Pesanggrahan "Cinta"

Selamat Datang di "Pesanggrahan Cinta".............

Rabu, 09 Februari 2011

Tasawwuf

A. Definisi dan Hakekat Tasawuf

Salah satu contoh kehidupan Nabi yang sangat sederhana dan pas-pasan, bahkan bisa dibilang serba kekurangan untuk ukuran kehidupan manusia biasa seperti kita. Tapi apakah Nabi sesekali mengeluh dan merasa hidup sengsara dalam kondisi yang seperti itu? Tidak! Bahkan sering kali nabi mendesahkan sebuah do’a yang syarat dengan makna filosofis, yang sesungguhnya do’a tersebut adalah suatu pembelajaran bagi kita umatnya:


“ Ya Allah, biarkanlah aku hidup sebagai orang miskin, dan mati sebagai orang yang miskin, dan himpunkanlah aku dengan golongan orang-orang miskin”


Apa dibalik itu semua? Makna apa yang terkandung dan tersirat dibalik contoh-contoh kahidupan Nabi yang begitu sederhana dan serba pas-pasan secara materi? Rahasia apa yang tersembunyi dibalik lantunan do’a nabi yang menginginkan hidup dalam kemiskinan?

Makna yang terkandung dari perjalanan kesederhanaan hidup Nabi adalah suatu pembelajaran bahwa manusia boleh dan sah-sah saja mencari dunia atau bahkan memilikinya, tetapi satu hal yang menjadi pantangan dan dilarang, adalah mencintai dunia. Cinta kepada hal-hal yang bersifat duniawi akan melahirkan keterantungan kepadanya. Sekali seorang hamba telah tergantung atau menggantungkan sepenuhnya kepada dunia, maka yang lain (akhirat) pasti akan terlupakan dan terkalahkan. Dan jika seorang hamba telah mengalahkan kehidupan akhirat dan memenangkan kehidupan dunia, maka jangan diharap seorang hamba tersebut mempunyai akhlaq mulia. Dalam hatinya akan selalu diliputi oleh rasa ambisi yang pada giliran berikutnya akan menumbuhkan benih-benih penyakit hati seperti kufur nikmat, tamak, iri, dengki atau seperti istilah zaman sekarang yaitu penyakit materialistis.

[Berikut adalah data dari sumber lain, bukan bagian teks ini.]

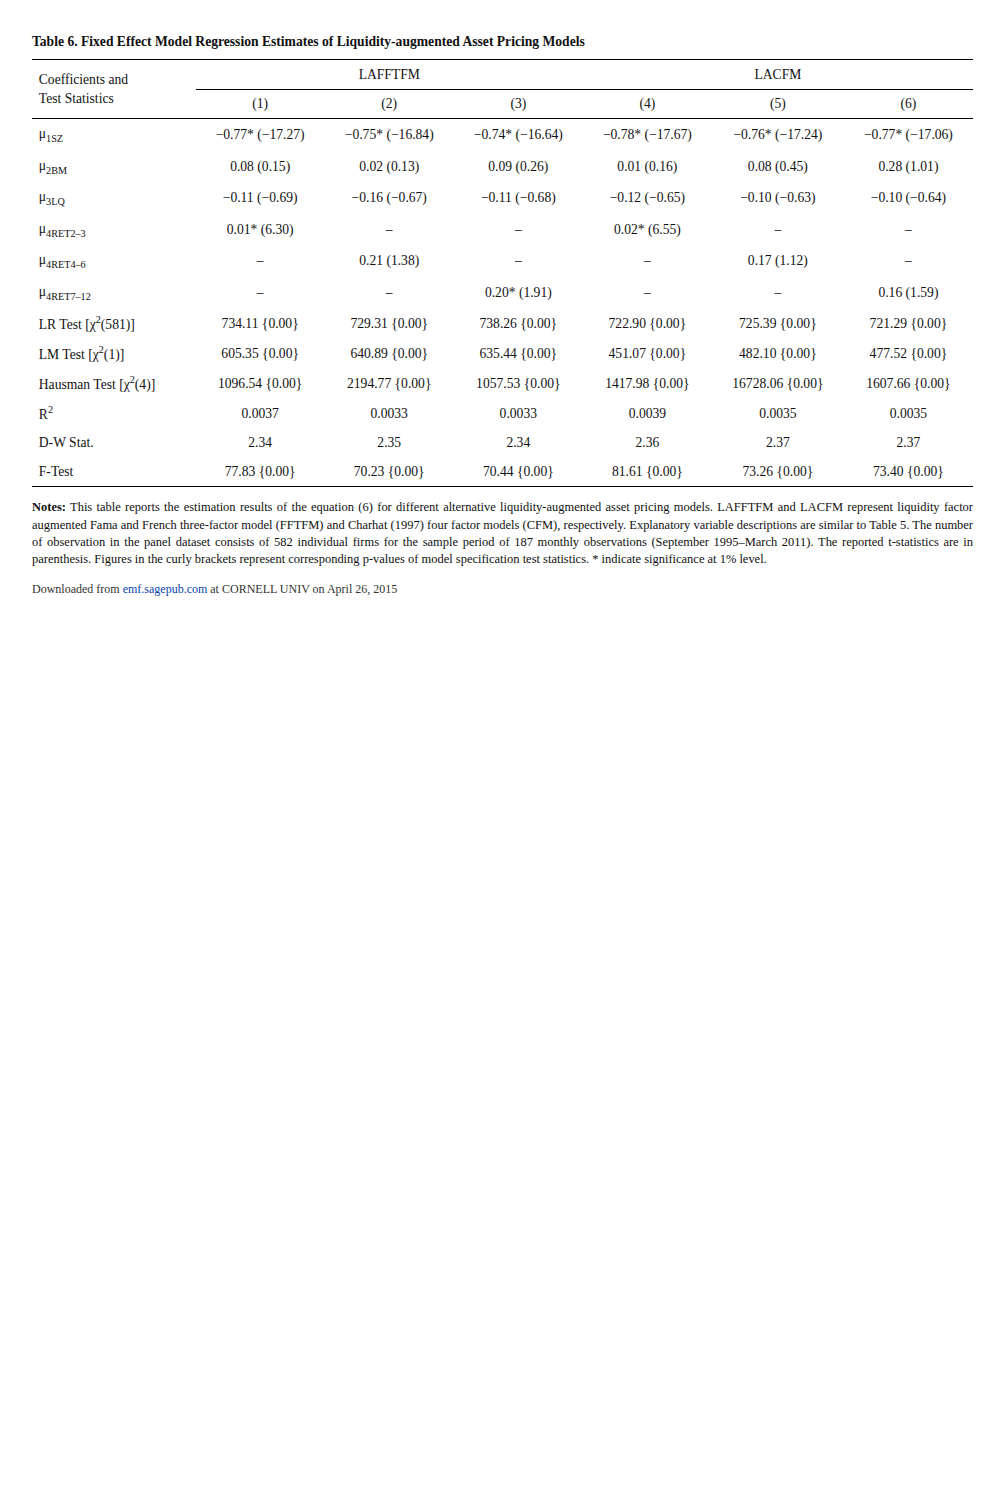Table 6. Fixed Effect Model Regression Estimates of Liquidity-augmented Asset Pricing Models
| Coefficients and Test Statistics | LAFFTFM | LACFM |
| --- | --- | --- |
| (1) | (2) | (3) | (4) | (5) | (6) |
| μ 1SZ | −0.77* (−17.27) | −0.75* (−16.84) | −0.74* (−16.64) | −0.78* (−17.67) | −0.76* (−17.24) | −0.77* (−17.06) |
| μ 2BM | 0.08 (0.15) | 0.02 (0.13) | 0.09 (0.26) | 0.01 (0.16) | 0.08 (0.45) | 0.28 (1.01) |
| μ 3LQ | −0.11 (−0.69) | −0.16 (−0.67) | −0.11 (−0.68) | −0.12 (−0.65) | −0.10 (−0.63) | −0.10 (−0.64) |
| μ 4RET2–3 | 0.01* (6.30) | – | – | 0.02* (6.55) | – | – |
| μ 4RET4–6 | – | 0.21 (1.38) | – | – | 0.17 (1.12) | – |
| μ 4RET7–12 | – | – | 0.20* (1.91) | – | – | 0.16 (1.59) |
| LR Test [χ 2 (581)] | 734.11 {0.00} | 729.31 {0.00} | 738.26 {0.00} | 722.90 {0.00} | 725.39 {0.00} | 721.29 {0.00} |
| LM Test [χ 2 (1)] | 605.35 {0.00} | 640.89 {0.00} | 635.44 {0.00} | 451.07 {0.00} | 482.10 {0.00} | 477.52 {0.00} |
| Hausman Test [χ 2 (4)] | 1096.54 {0.00} | 2194.77 {0.00} | 1057.53 {0.00} | 1417.98 {0.00} | 16728.06 {0.00} | 1607.66 {0.00} |
| R 2 | 0.0037 | 0.0033 | 0.0033 | 0.0039 | 0.0035 | 0.0035 |
| D-W Stat. | 2.34 | 2.35 | 2.34 | 2.36 | 2.37 | 2.37 |
| F-Test | 77.83 {0.00} | 70.23 {0.00} | 70.44 {0.00} | 81.61 {0.00} | 73.26 {0.00} | 73.40 {0.00} |
Notes: This table reports the estimation results of the equation (6) for different alternative liquidity-augmented asset pricing models. LAFFTFM and LACFM represent liquidity factor augmented Fama and French three-factor model (FFTFM) and Charhat (1997) four factor models (CFM), respectively. Explanatory variable descriptions are similar to Table 5. The number of observation in the panel dataset consists of 582 individual firms for the sample period of 187 monthly observations (September 1995–March 2011). The reported t-statistics are in parenthesis. Figures in the curly brackets represent corresponding p-values of model specification test statistics. * indicate significance at 1% level.
Downloaded from emf.sagepub.com at CORNELL UNIV on April 26, 2015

Ada banyak definisi tasawuf baik yang diberikan oleh para sufi sendiri maupun dari para cendikiawan muslim menurut versinya masing-masing. Namun dari banyaknya definisi tersebut, Ibnu Kaldum memberikan batasan-batasan definisi tentang Tasawuf sebagai berikut”


“Asal pokok dari ajaran tasawuf itu adalah bertekun ibadah dan memutuskan pertaliannya dengan selain Allah, hanya meghadap Allah semata, menolak hiasan-hiasan dunia serta membenci perkara-perkara yang selalu memperdaya orang banyak, kelezatan harta benda dan kemegahannya, dan menyendiri menuju jalan Tuhan dalam Khalwat dan Ibadat”

Berpijak dari definisi ini memberikan keterangan bahwa tasawwuf itu terdiri dari beberapa unsure, yaitu:

1. Tetap tekun beribadah kepada Allah.

2. Memutuskan ketergantungan hatinya selain Allah.

3. Menjauhkan diri dari kemewahan-kemewahan dunia.

4. Menjauhkan diri dari berfoya-foya dengan harta dan kemegahan-kemegahannya.

5. Berkhalwat (bersunyi-sunyi dalam melaksanakan ibadah kepada Allah)

Dari beberapa unsure diatas, satu kesimpulan yang dapat dirumuskan adalah bahwa inti dari ajaran Tasawwuf adalah satu upaya atau usaha untuk mendekatkan diri kepada Allah dengan tekun beribadah dan melalui pembersihan jiwa dengan jalan memutuskan ketergantungan hati selain kepada Allah, menjauhkan diri dari kemewh-mewahan dunia dengan segala kemegahannya. Dengan demikian, sebenarnya ada dua hal yang menjadi prioritas atau perhatian utama dalam tasawwuf, yaitu: Kesucian jiwa, pendekatan diri kepada Allah.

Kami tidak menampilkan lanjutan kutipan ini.